TO DO:
Below this line is a listing that includes pictures. Copy exactly, and only, the lines from the one containing "ures (Jews and Christians) if they do not" through the one containing "distinctive approach and"; the pictures do not go in the copy.

DATA SECTION:
___

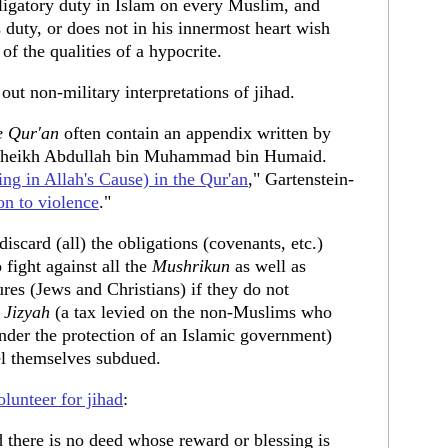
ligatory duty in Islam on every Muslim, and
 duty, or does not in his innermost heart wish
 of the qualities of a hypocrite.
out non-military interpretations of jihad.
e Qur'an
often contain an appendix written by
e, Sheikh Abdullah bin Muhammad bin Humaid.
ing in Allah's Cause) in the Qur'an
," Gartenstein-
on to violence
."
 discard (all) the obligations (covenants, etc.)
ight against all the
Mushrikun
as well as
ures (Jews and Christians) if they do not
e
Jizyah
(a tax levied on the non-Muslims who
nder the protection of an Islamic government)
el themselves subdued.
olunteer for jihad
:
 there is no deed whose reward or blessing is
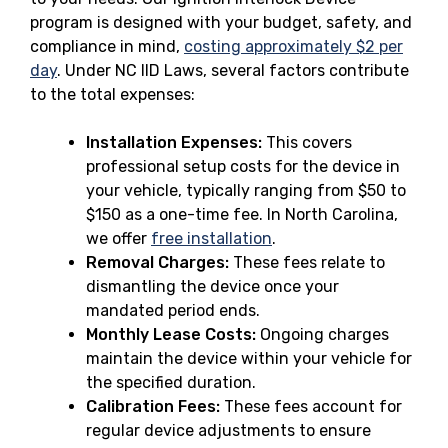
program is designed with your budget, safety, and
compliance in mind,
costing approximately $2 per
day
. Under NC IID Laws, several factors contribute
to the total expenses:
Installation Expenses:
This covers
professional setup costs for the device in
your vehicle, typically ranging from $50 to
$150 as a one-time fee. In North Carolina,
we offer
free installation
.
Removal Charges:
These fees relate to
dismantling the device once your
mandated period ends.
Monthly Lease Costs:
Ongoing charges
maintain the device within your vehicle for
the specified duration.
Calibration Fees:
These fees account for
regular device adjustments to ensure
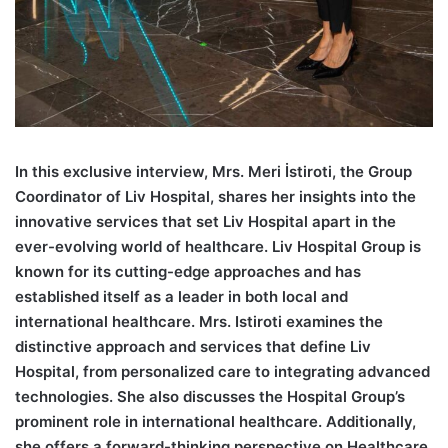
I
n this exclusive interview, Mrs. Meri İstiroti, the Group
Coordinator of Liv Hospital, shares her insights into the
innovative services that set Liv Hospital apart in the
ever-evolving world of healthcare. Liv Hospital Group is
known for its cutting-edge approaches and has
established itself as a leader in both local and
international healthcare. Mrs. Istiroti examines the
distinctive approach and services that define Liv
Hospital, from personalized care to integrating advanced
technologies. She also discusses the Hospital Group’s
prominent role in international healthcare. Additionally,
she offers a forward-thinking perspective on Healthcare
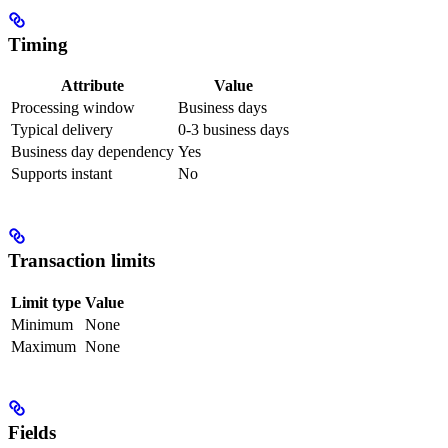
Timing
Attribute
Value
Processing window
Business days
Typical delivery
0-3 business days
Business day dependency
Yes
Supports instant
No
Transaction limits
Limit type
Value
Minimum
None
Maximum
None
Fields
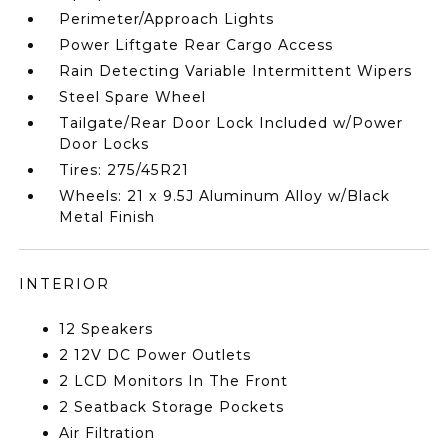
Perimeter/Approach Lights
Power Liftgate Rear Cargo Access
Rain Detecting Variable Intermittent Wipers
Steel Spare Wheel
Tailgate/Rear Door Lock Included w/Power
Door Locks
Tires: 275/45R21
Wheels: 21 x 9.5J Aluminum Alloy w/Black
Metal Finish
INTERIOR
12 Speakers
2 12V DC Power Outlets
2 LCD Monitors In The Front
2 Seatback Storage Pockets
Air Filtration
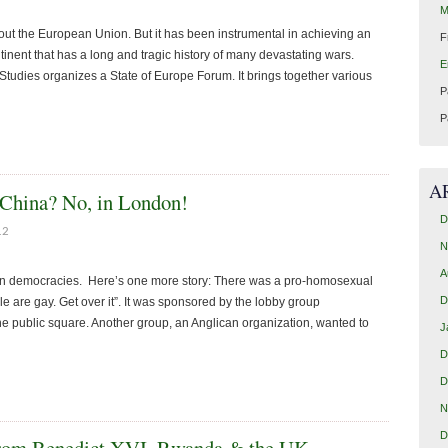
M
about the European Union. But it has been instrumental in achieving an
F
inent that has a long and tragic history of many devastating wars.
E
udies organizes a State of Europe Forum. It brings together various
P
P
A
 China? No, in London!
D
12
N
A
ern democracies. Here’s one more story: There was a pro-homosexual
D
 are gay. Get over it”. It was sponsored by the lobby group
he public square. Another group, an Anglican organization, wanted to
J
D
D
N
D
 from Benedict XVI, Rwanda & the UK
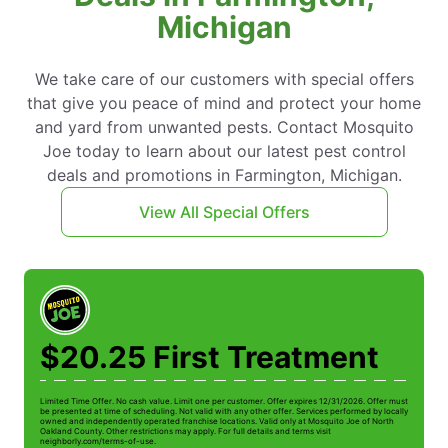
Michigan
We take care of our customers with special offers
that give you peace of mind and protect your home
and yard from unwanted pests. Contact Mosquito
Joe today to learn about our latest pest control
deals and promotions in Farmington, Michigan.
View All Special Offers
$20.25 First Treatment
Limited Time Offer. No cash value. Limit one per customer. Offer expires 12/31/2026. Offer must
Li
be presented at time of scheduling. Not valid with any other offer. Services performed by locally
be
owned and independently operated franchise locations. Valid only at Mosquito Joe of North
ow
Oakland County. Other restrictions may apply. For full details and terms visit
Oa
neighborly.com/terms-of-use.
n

___

RESPONSE TO THIS EXERCISE:
ures (Jews and Christians) if they do not
e
Jizyah
(a tax levied on the non-Muslims who
nder the protection of an Islamic government)
el themselves subdued.
olunteer for jihad
:
 there is no deed whose reward or blessing is
program is designed with your budget, safety, and
compliance in mind,
costing approximately $2 per
day
. Under NC IID Laws, several factors contribute
to the total expenses:
Installation Expenses:
This covers
professional setup costs for the device in
your vehicle, typically ranging from $50 to
$150 as a one-time fee. In North Carolina,
we offer
free installation
.
Removal Charges:
These fees relate to
dismantling the device once your
mandated period ends.
Monthly Lease Costs:
Ongoing charges
maintain the device within your vehicle for
the specified duration.
Calibration Fees:
These fees account for
regular device adjustments to ensure
I
n this exclusive interview, Mrs. Meri İstiroti, the Group
Coordinator of Liv Hospital, shares her insights into the
innovative services that set Liv Hospital apart in the
ever-evolving world of healthcare. Liv Hospital Group is
known for its cutting-edge approaches and has
established itself as a leader in both local and
international healthcare. Mrs. Istiroti examines the
distinctive approach and services that define Liv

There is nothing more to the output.